There are more than one review in the page and the review id for an review can be obtained from the response.url. (shown in parse method below)
since there are many reviews and all will share the same item name, the items get concatenated which should not happen. Can anybody suggest me a way to solve this?
below is my source for parse_review.
def parse_review(self,response):
review_nos = re.search(".*www\.tripadvisor\.in/ExpandedUserReviews-.*context=1&reviews=(.+)&servlet=Hotel_Review&expand=1",response.url).group(1)
review_nos = review_nos.split(',') # list of review ids
for review_no in review_nos:
item = response.meta['item']
#item = ItemLoader(item=TripadvisorItem(), response=response) - this works fine but I will lose the items from parse method
div_id = "expanded_review_"+review_no
review = response.xpath('/html/body/div[#id="%s"]'%div_id)
member_name = review.xpath('.//div[#class="member_info"]//div[#class="username mo"]//text()').extract()
if member_name:
item.add_value('review_member_name', member_name)
review_quote = review.xpath('.//div[#class="innerBubble"]/div[#class="quote"]//text()').extract()
if review_quote:
item.add_value('review_quote', review_quote)
review_entry = review.xpath('.//div[#class="innerBubble"]/div[#class="entry"]//text()').extract()
if review_entry:
item.add_value('review_review', review_entry)
yield item.load_item()
following is my items.json ("review_review" is being removed and the items from parse method too is removed)

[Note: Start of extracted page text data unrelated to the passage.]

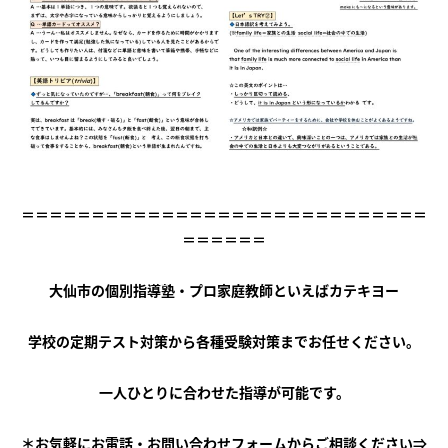
会社概要
講師募集
／
営業員・事務員募集
プライバシーポリシー
＝＝＝＝＝＝＝＝＝＝＝＝＝＝＝＝＝＝＝＝＝＝＝＝＝＝＝＝＝
＝＝＝＝＝＝
大仙市の個別指導塾・プロ家庭教師といえばカテキヨー
学校の定期テスト対策から各種受験対策までお任せください。
一人ひとりに合わせた指導が可能です。
＊お気軽にお電話・お問い合わせフォームからご相談ください⇒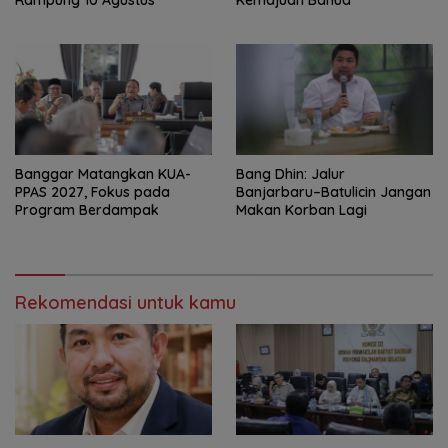
‎Banggar Matangkan KUA-
Bang Dhin: Jalur
PPAS 2027, Fokus pada
Banjarbaru–Batulicin Jangan
Program Berdampak
Makan Korban Lagi
Rekomendasi untuk kamu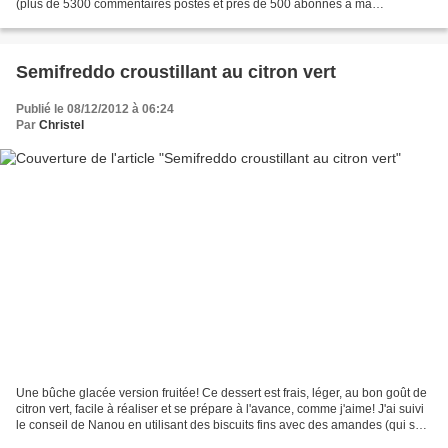
(plus de 5300 commentaires postés et près de 500 abonnés à ma
newsletter)! Cette aventure est merveilleuse...
Semifreddo croustillant au citron vert
Publié le 08/12/2012 à 06:24
Par
Christel
Une bûche glacée version fruitée! Ce dessert est frais, léger, au bon goût de
citron vert, facile à réaliser et se prépare à l'avance, comme j'aime! J'ai suivi
le conseil de Nanou en utilisant des biscuits fins avec des amandes (qui se
rapprochent des...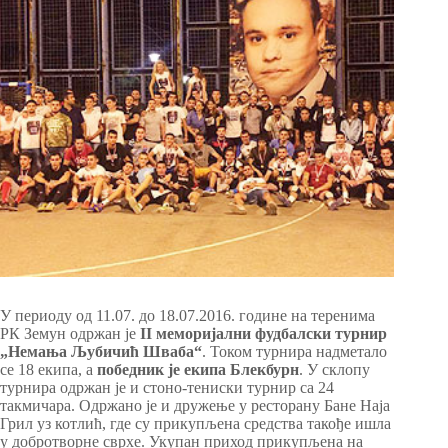
У периоду од 11.07. до 18.07.2016. године на теренима
РК Земун одржан је
II меморијални фудбалски турнир
„Немања Љубичић Шваба“
. Током турнира надметало
се 18 екипа, а
победник је екипа Блекбурн
. У склопу
турнира одржан је и стоно-тениски турнир са 24
такмичара. Одржано је и дружење у ресторану Бане Наја
Грил уз котлић, где су прикупљена средства такође ишла
у добротворне сврхе. Укупан приход прикупљена на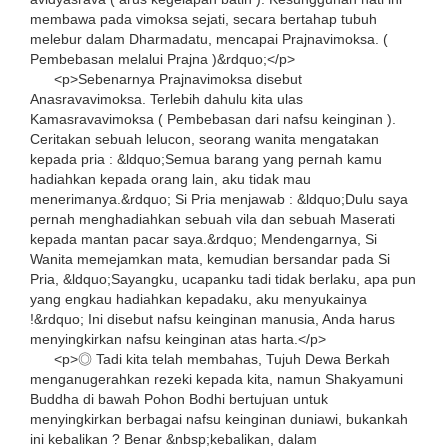
membawa pada vimoksa sejati, secara bertahap tubuh
melebur dalam Dharmadatu, mencapai Prajnavimoksa. (
Pembebasan melalui Prajna )&rdquo;</p>
<p>Sebenarnya Prajnavimoksa disebut
Anasravavimoksa. Terlebih dahulu kita ulas
Kamasravavimoksa ( Pembebasan dari nafsu keinginan ).
Ceritakan sebuah lelucon, seorang wanita mengatakan
kepada pria : &ldquo;Semua barang yang pernah kamu
hadiahkan kepada orang lain, aku tidak mau
menerimanya.&rdquo; Si Pria menjawab : &ldquo;Dulu saya
pernah menghadiahkan sebuah vila dan sebuah Maserati
kepada mantan pacar saya.&rdquo; Mendengarnya, Si
Wanita memejamkan mata, kemudian bersandar pada Si
Pria, &ldquo;Sayangku, ucapanku tadi tidak berlaku, apa pun
yang engkau hadiahkan kepadaku, aku menyukainya
!&rdquo; Ini disebut nafsu keinginan manusia, Anda harus
menyingkirkan nafsu keinginan atas harta.</p>
<p>◎ Tadi kita telah membahas, Tujuh Dewa Berkah
menganugerahkan rezeki kepada kita, namun Shakyamuni
Buddha di bawah Pohon Bodhi bertujuan untuk
menyingkirkan berbagai nafsu keinginan duniawi, bukankah
ini kebalikan ? Benar &nbsp;kebalikan, dalam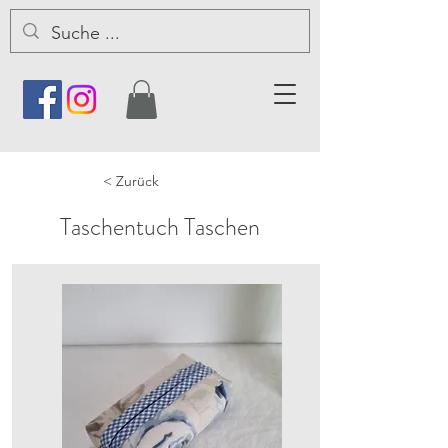
< Zurück
Taschentuch Taschen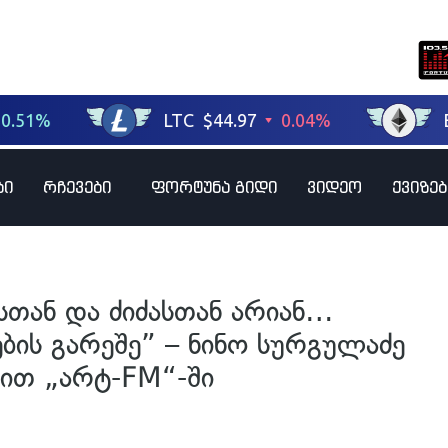
ბი
რჩევები
ფორტუნა გიდი
ვიდეო
ქვიზებ
იასთან და ძიძასთან არიან…
ების გარეშე” – ნინო სურგულაძე
ბით „არტ-FM“-ში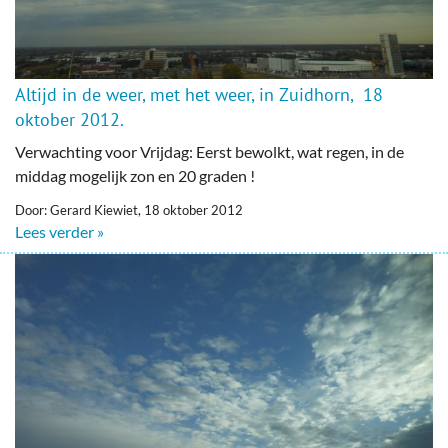
Altijd in de weer, met het weer, in Zuidhorn, 18
oktober 2012.
Verwachting voor Vrijdag: Eerst bewolkt, wat regen, in de
middag mogelijk zon en 20 graden !
Door: Gerard Kiewiet, 18 oktober 2012
Lees verder »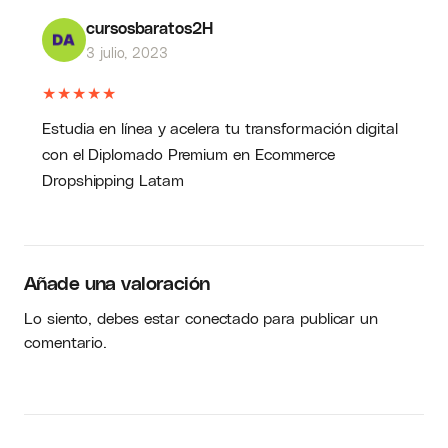
cursosbaratos2H
3 julio, 2023
★
★
★
★
★
Estudia en línea y acelera tu transformación digital
con el Diplomado Premium en Ecommerce
Dropshipping Latam
Añade una valoración
Lo siento, debes estar
conectado
para publicar un
comentario.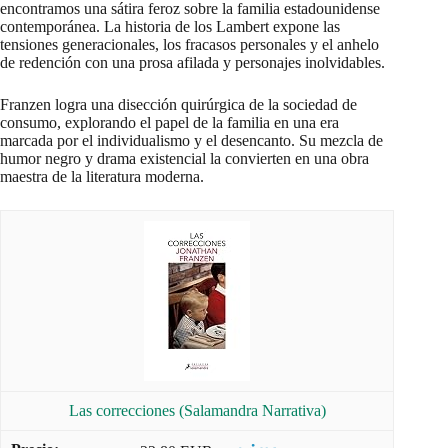
encontramos una sátira feroz sobre la familia estadounidense
contemporánea. La historia de los Lambert expone las
tensiones generacionales, los fracasos personales y el anhelo
de redención con una prosa afilada y personajes inolvidables.
Franzen logra una disección quirúrgica de la sociedad de
consumo, explorando el papel de la familia en una era
marcada por el individualismo y el desencanto. Su mezcla de
humor negro y drama existencial la convierten en una obra
maestra de la literatura moderna.
Las correcciones (Salamandra Narrativa)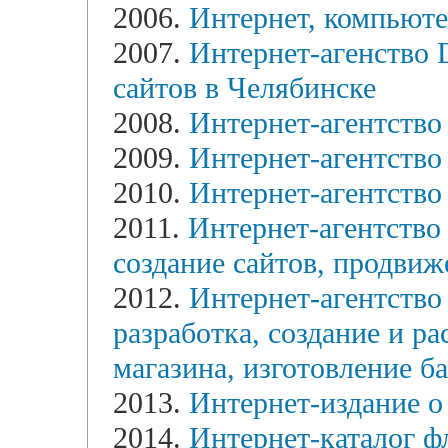
2006.
Интернет, компьюте
2007.
Интернет-агенство D
сайтов в Челябинске
2008.
Интернет-агентство
2009.
Интернет-агентст
2010.
Интернет-агентство
2011.
Интернет-агентство
создание сайтов, продвиж
2012.
Интернет-агентство
разработка, создание и ра
магазина, изготовление б
2013.
Интернет-издание о
2014.
Интернет-каталог ф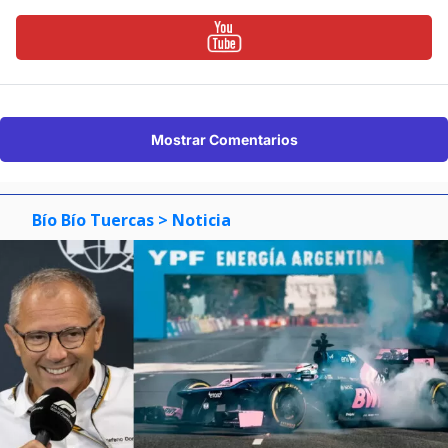
Mostrar Comentarios
Bío Bío Tuercas
> Noticia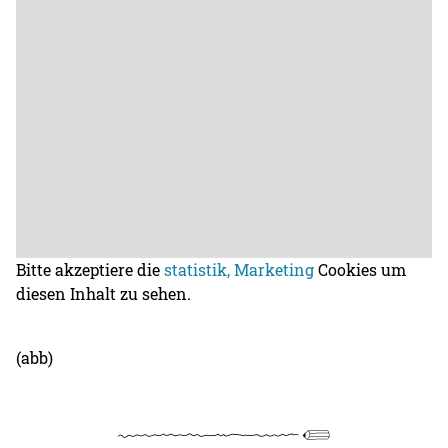
Bitte akzeptiere die
statistik, Marketing
Cookies um
diesen Inhalt zu sehen.
(abb)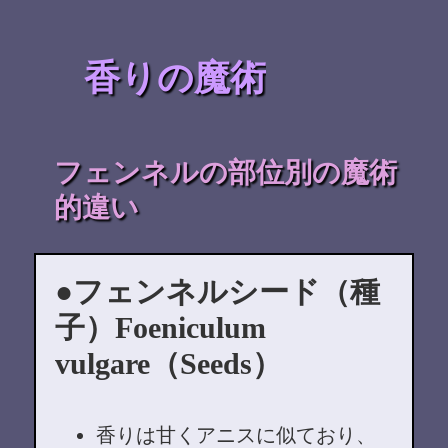
香りの魔術
フェンネルの部位別の魔術
的違い
フェンネルシード（種
子）Foeniculum
vulgare（Seeds）
香りは甘くアニスに似ており、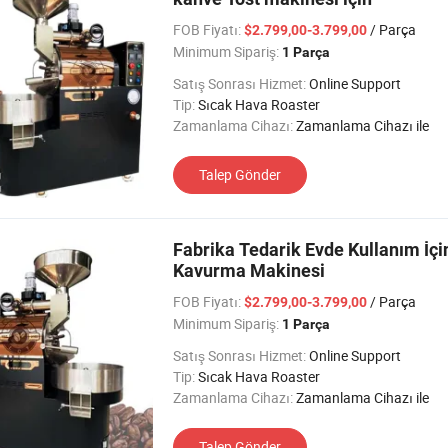
FOB Fiyatı:
/ Parça
$2.799,00-3.799,00
Minimum Sipariş:
1 Parça
Satış Sonrası Hizmet:
Online Support
Tip:
Sıcak Hava Roaster
Zamanlama Cihazı:
Zamanlama Cihazı ile
Talep Gönder
Fabrika Tedarik Evde Kullanım İç
Kavurma Makinesi
FOB Fiyatı:
/ Parça
$2.799,00-3.799,00
Minimum Sipariş:
1 Parça
Satış Sonrası Hizmet:
Online Support
Tip:
Sıcak Hava Roaster
Zamanlama Cihazı:
Zamanlama Cihazı ile
Talep Gönder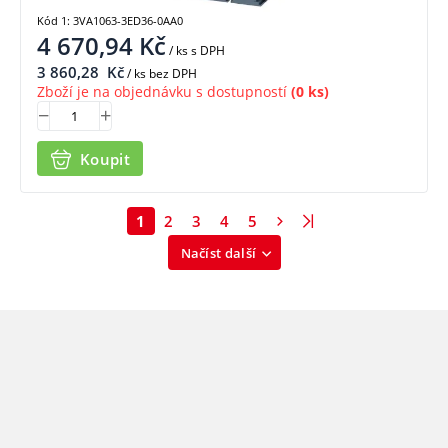
Kód 1: 3VA1063-3ED36-0AA0
4 670,94
Kč
/ ks
s DPH
3 860,28
Kč
/ ks bez DPH
Zboží je na objednávku s dostupností
(0 ks)
Koupit
1
2
3
4
5
Načíst další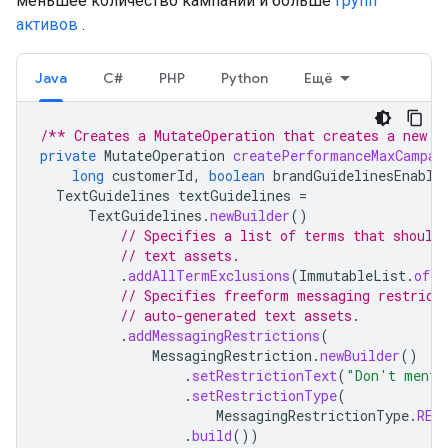
меньшее количество кампаний и больше
групп
активов
.
Java
C#
PHP
Python
Ещё
/** Creates a MutateOperation that creates a new P
private
MutateOperation
createPerformanceMaxCampai
long
customerId
,
boolean
brandGuidelinesEnable
TextGuidelines
textGuidelines
=
TextGuidelines
.
newBuilder
()
// Specifies a list of terms that should
// text assets.
.
addAllTermExclusions
(
ImmutableList
.
of
(
"
// Specifies freeform messaging restrict
// auto-generated text assets.
.
addMessagingRestrictions
(
MessagingRestriction
.
newBuilder
()
.
setRestrictionText
(
"Don't menti
.
setRestrictionType
(
MessagingRestrictionType
.
RES
.
build
())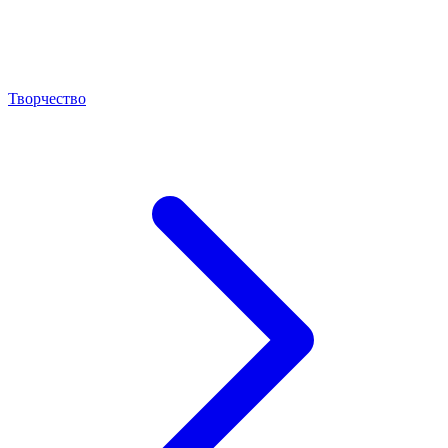
Творчество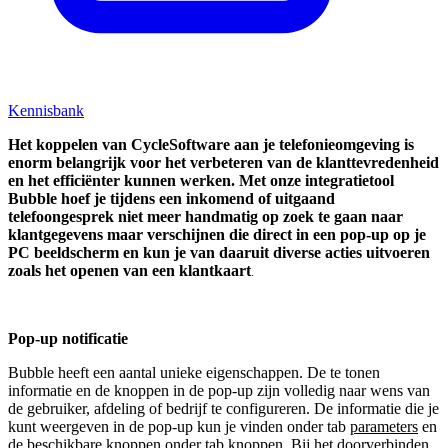
Kennisbank
Het koppelen van CycleSoftware aan je telefonieomgeving is
enorm belangrijk voor het verbeteren van de klanttevredenheid
en het efficiënter kunnen werken. Met onze integratietool
Bubble hoef je tijdens een inkomend of uitgaand
telefoongesprek niet meer handmatig op zoek te gaan naar
klantgegevens maar verschijnen die direct in een pop-up op je
PC beeldscherm en kun je van daaruit diverse acties uitvoeren
zoals het openen van een klantkaart
.
Pop-up notificatie
Bubble heeft een aantal unieke eigenschappen. De te tonen
informatie en de knoppen in de pop-up zijn volledig naar wens van
de gebruiker, afdeling of bedrijf te configureren. De informatie die je
kunt weergeven in de pop-up kun je vinden onder tab
parameters
en
de beschikbare knoppen onder tab
knoppen
. Bij het doorverbinden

[{"review_quote": "\u201c Fabulous service \u201d", "review_member_name": "VimalPrakash"},
{"review_quote": "\u201c Fabulous service \u201d \u201c Indian hospitality at its best, and honestly the best coffee in India \u201d", "review_member_name": "VimalPrakash Jessica P"},
{"review_quote": "\u201c Fabulous service \u201d \u201c Indian hospitality at its best, and honestly the best coffee in India \u201d \u201c Nice hotel in a central location \u201d", "review_member_name": "VimalPrakash Jessica P VikInd"}]
And please suggest a good title for this question.
You'll have to create a new ItemLoader before doing add_value on it; now you're creating one item, and adding new values to it again and again in the loop.
for review_no in review_nos:
item = ItemLoader(item=projectItem(), response=response)
...
yield item.load_item()
You can also use .add_xpath directly with the xpath you're supplying, and use response.xpath as the selector for the item when creating the ItemLoader, that way you can probably avoid all the if tests and let the load do what it should do: load items.